She ushered him into a
good-sized room, where three other girls like herself were engaged in
sewing. Sitting at a table with a book, from which she had apparently
been reading to them, was the woman in the nun-like dress whom he had
met before. The walls of the room were of unpainted pinewood, planed to
a satin finish, and adorned with festoons of gray moss such as hangs
from forest boughs. This was tied with knots of red bittersweet berries;
the feathers of sea-birds were also displayed on the walls, and chains
of their delicate-coloured eggs were hanging there. Caius had not
stepped across the threshold before he began to suspect that he had
passed from the region of the real into the ideal.
"She is a romantic-minded woman," he said to himself. "I wonder if she
has much sense, after all?"
Then the woman whom he was thus inwardly criticising rose and came
across the room to meet him. Her perfect gravity, her dignity of
bearing, and her gracious greeting, impressed him in spite of himself.

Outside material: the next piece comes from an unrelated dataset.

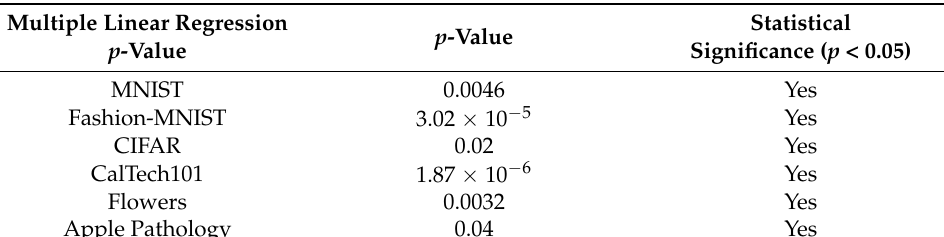
PSNR and SSIM increased with higher values of numerical aperture. For the purpose of illustrating the increased image classification accuracy due to the increase in PSNR and SSIM, the neural network activation map under different numerical apertures is pre- sented. Figure 12 shows the Google inception convolution neural network activation map and the reconstructed images corresponding to each numerical aperture. The recon- structed image on the top of Figure 12 is the input of the Google inception neural network, and the activation map is the gradient of the features learned from the neural network.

Pictures that one finds in history and fiction of lady abbesses rose
before his mind; it was thus that he classified her. His opinion as to
the conscious romance of her life altered, for the woman before him was
very real, and he knew in a moment that she had seen and suffered much.
Her eyes were full of suffering and of solicitude; but it did not seem
to him that the suffering and solicitude were in any way connected with
a personal need, for there was also peace upon her face.